§ **Exercise objective**:
Reproduce the listing verbatim from its first line down through the line containing "Silberdraht", both included, and leave the pictures out.
= = = =
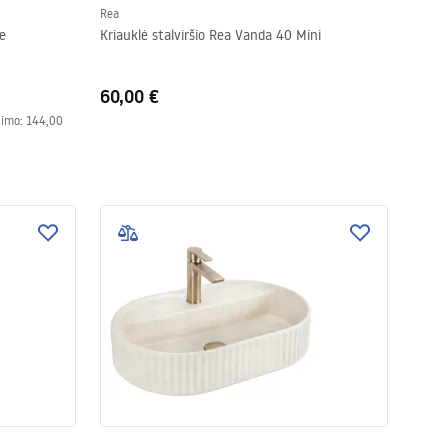
Rea
ce
Kriauklė stalviršio Rea Vanda 40 Mini
60,00 €
nimo:
144,00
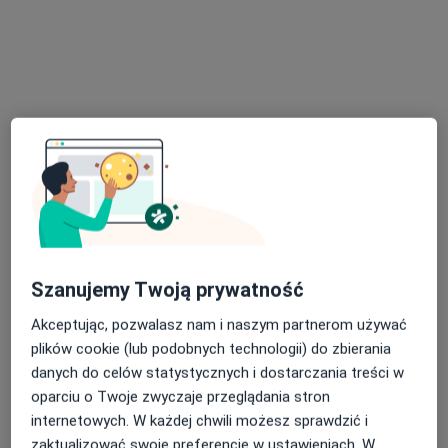
Specjalista nie oferuje umawiania online pod tym adresem.
Poproś o wizytę
lek. Natalia Lwow
Szanujemy Twoją prywatność
·
Więcej
Pediatra, W trakcie specjalizacji (Gastrolog dziecięcy)
3 opinie
Akceptując, pozwalasz nam i naszym partnerom używać
plików cookie (lub podobnych technologii) do zbierania
Sosnowa 4, Łódź
•
Mapa
danych do celów statystycznych i dostarczania treści w
Multi Clinic Centrum Medyczne Księży Młyn
oparciu o Twoje zwyczaje przeglądania stron
Konsultacja gastrologa dziecięcego
300 zł
internetowych. W każdej chwili możesz sprawdzić i
Specjalista nie oferuje umawiania online pod tym adresem.
zaktualizować swoje preferencje w ustawieniach. W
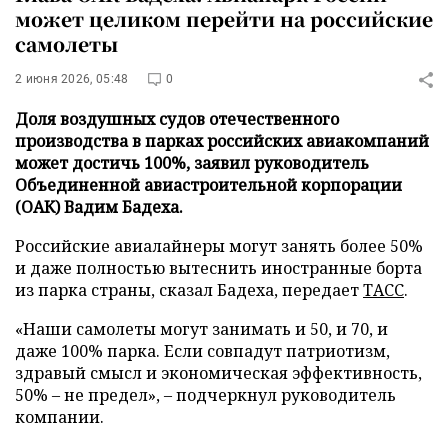
может целиком перейти на российские
самолеты
2 июня 2026, 05:48
0
Доля воздушных судов отечественного
производства в парках российских авиакомпаний
может достичь 100%, заявил руководитель
Объединенной авиастроительной корпорации
(ОАК) Вадим Бадеха.
Российские авиалайнеры могут занять более 50%
и даже полностью вытеснить иностранные борта
из парка страны, сказал Бадеха, передает
ТАСС
.
«Наши самолеты могут занимать и 50, и 70, и
даже 100% парка. Если совпадут патриотизм,
здравый смысл и экономическая эффективность,
50% – не предел», – подчеркнул руководитель
компании.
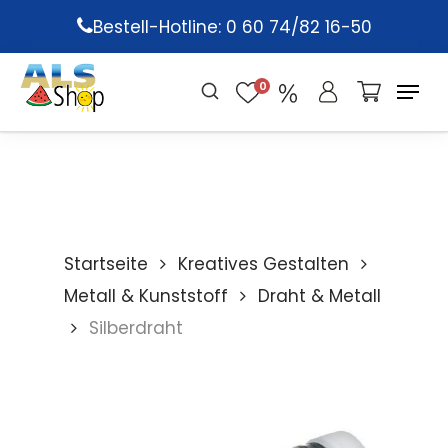
Skip
Bestell-Hotline: 0 60 74/82 16-50
to
main
0
content
Startseite
Kreatives Gestalten
Metall & Kunststoff
Draht & Metall
Silberdraht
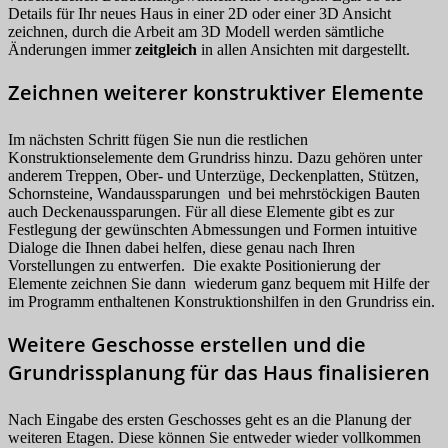
Details für Ihr neues Haus in einer 2D oder einer 3D Ansicht
zeichnen, durch die Arbeit am 3D Modell werden sämtliche
Änderungen immer
zeitgleich
in allen Ansichten mit dargestellt.
Zeichnen weiterer konstruktiver Elemente
Im nächsten Schritt fügen Sie nun die restlichen
Konstruktionselemente dem Grundriss hinzu. Dazu gehören unter
anderem Treppen, Ober- und Unterzüge, Deckenplatten, Stützen,
Schornsteine, Wandaussparungen und bei mehrstöckigen Bauten
auch Deckenaussparungen. Für all diese Elemente gibt es zur
Festlegung der gewünschten Abmessungen und Formen intuitive
Dialoge die Ihnen dabei helfen, diese genau nach Ihren
Vorstellungen zu entwerfen. Die exakte Positionierung der
Elemente zeichnen Sie dann wiederum ganz bequem mit Hilfe der
im Programm enthaltenen Konstruktionshilfen in den Grundriss ein.
Weitere Geschosse erstellen und die
Grundrissplanung für das Haus finalisieren
Nach Eingabe des ersten Geschosses geht es an die Planung der
weiteren Etagen. Diese können Sie entweder wieder vollkommen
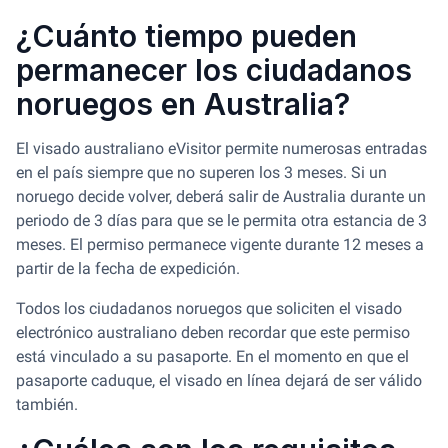
¿Cuánto tiempo pueden
permanecer los ciudadanos
noruegos en Australia?
El visado australiano eVisitor permite numerosas entradas
en el país siempre que no superen los 3 meses. Si un
noruego decide volver, deberá salir de Australia durante un
periodo de 3 días para que se le permita otra estancia de 3
meses. El permiso permanece vigente durante 12 meses a
partir de la fecha de expedición.
Todos los ciudadanos noruegos que soliciten el visado
electrónico australiano deben recordar que este permiso
está vinculado a su pasaporte. En el momento en que el
pasaporte caduque, el visado en línea dejará de ser válido
también.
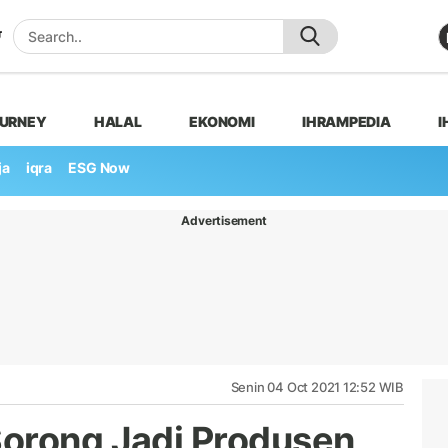
OURNEY
HALAL
EKONOMI
IHRAMPEDIA
I
ja
iqra
ESG Now
Advertisement
Senin 04 Oct 2021 12:52 WIB
Sorong Jadi Produsen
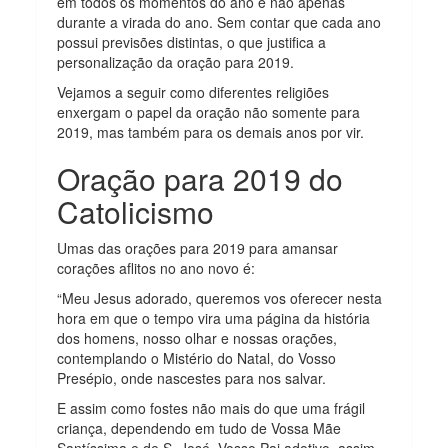
em todos os momentos do ano e não apenas
durante a virada do ano. Sem contar que cada ano
possui previsões distintas, o que justifica a
personalização da oração para 2019.
Vejamos a seguir como diferentes religiões
enxergam o papel da oração não somente para
2019, mas também para os demais anos por vir.
Oração para 2019 do
Catolicismo
Umas das orações para 2019 para amansar
corações aflitos no ano novo é:
“Meu Jesus adorado, queremos vos oferecer nesta
hora em que o tempo vira uma página da história
dos homens, nosso olhar e nossas orações,
contemplando o Mistério do Natal, do Vosso
Presépio, onde nascestes para nos salvar.
E assim como fostes não mais do que uma frágil
criança, dependendo em tudo de Vossa Mãe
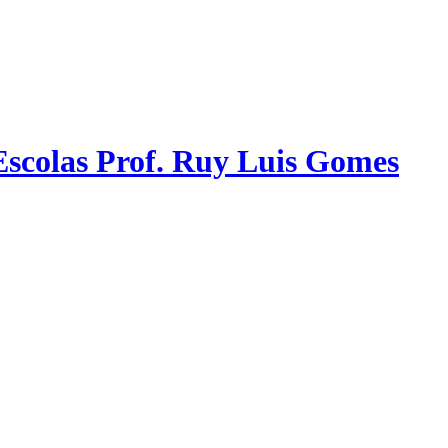
scolas Prof. Ruy Luis Gomes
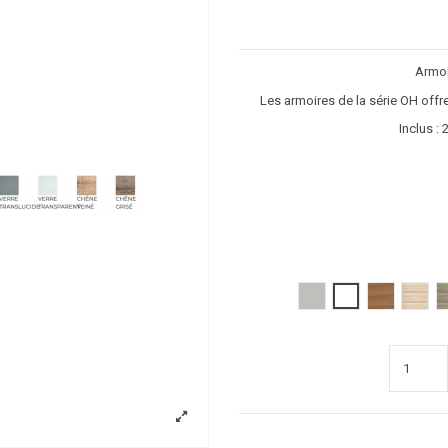
Armoi
Les armoires de la série OH offre
Inclus : 
Gris clair
Blanc
poirier
acacia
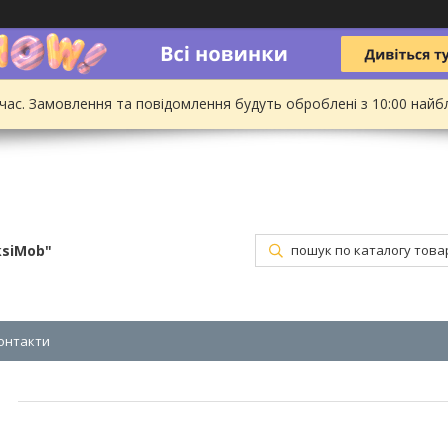
 час. Замовлення та повідомлення будуть оброблені з 10:00 найбл
ksiMob"
онтакти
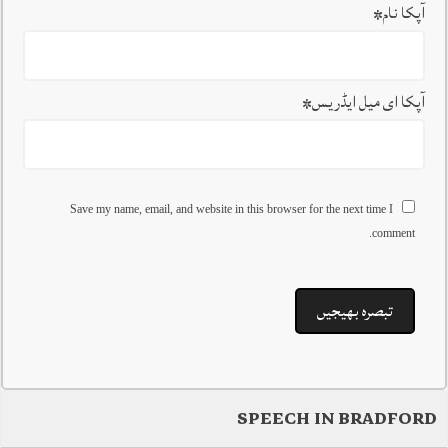
آپکا نام
*
آپکا ای میل ایڈریس
*
Save my name, email, and website in this browser for the next time I
comment.
SPEECH IN BRADFORD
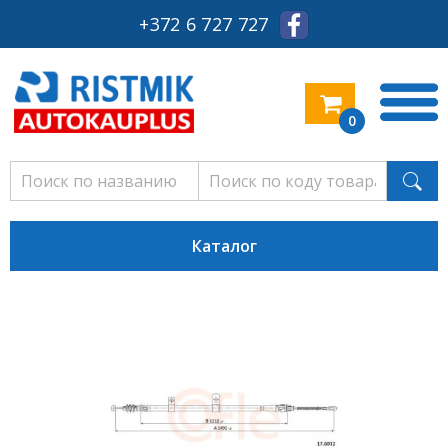
+372 6 727 727
0
Каталог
= = = =
§ **Response to the task**:
Rea
ce
Kriauklė stalviršio Rea Vanda 40 Mini
60,00 €
nimo:
144,00
Specjalista nie oferuje umawiania online pod tym adresem.
Poproś o wizytę
lek. Natalia Lwow
Szanujemy Twoją prywatność
·
Więcej
Pediatra, W trakcie specjalizacji (Gastrolog dziecięcy)
3 opinie
Akceptując, pozwalasz nam i naszym partnerom używać
plików cookie (lub podobnych technologii) do zbierania
Sosnowa 4, Łódź
•
Mapa
danych do celów statystycznych i dostarczania treści w
Multi Clinic Centrum Medyczne Księży Młyn
oparciu o Twoje zwyczaje przeglądania stron
Konsultacja gastrologa dziecięcego
300 zł
internetowych. W każdej chwili możesz sprawdzić i
Specjalista nie oferuje umawiania online pod tym adresem.
zaktualizować swoje preferencje w ustawieniach. W
может целиком перейти на российские
самолеты
2 июня 2026, 05:48
0
Доля воздушных судов отечественного
производства в парках российских авиакомпаний
может достичь 100%, заявил руководитель
Объединенной авиастроительной корпорации
(ОАК) Вадим Бадеха.
Российские авиалайнеры могут занять более 50%
и даже полностью вытеснить иностранные борта
из парка страны, сказал Бадеха, передает
ТАСС
.
«Наши самолеты могут занимать и 50, и 70, и
даже 100% парка. Если совпадут патриотизм,
здравый смысл и экономическая эффективность,
50% – не предел», – подчеркнул руководитель
компании.
Skip
Bestell-Hotline: 0 60 74/82 16-50
to
main
0
content
Startseite
Kreatives Gestalten
Metall & Kunststoff
Draht & Metall
Silberdraht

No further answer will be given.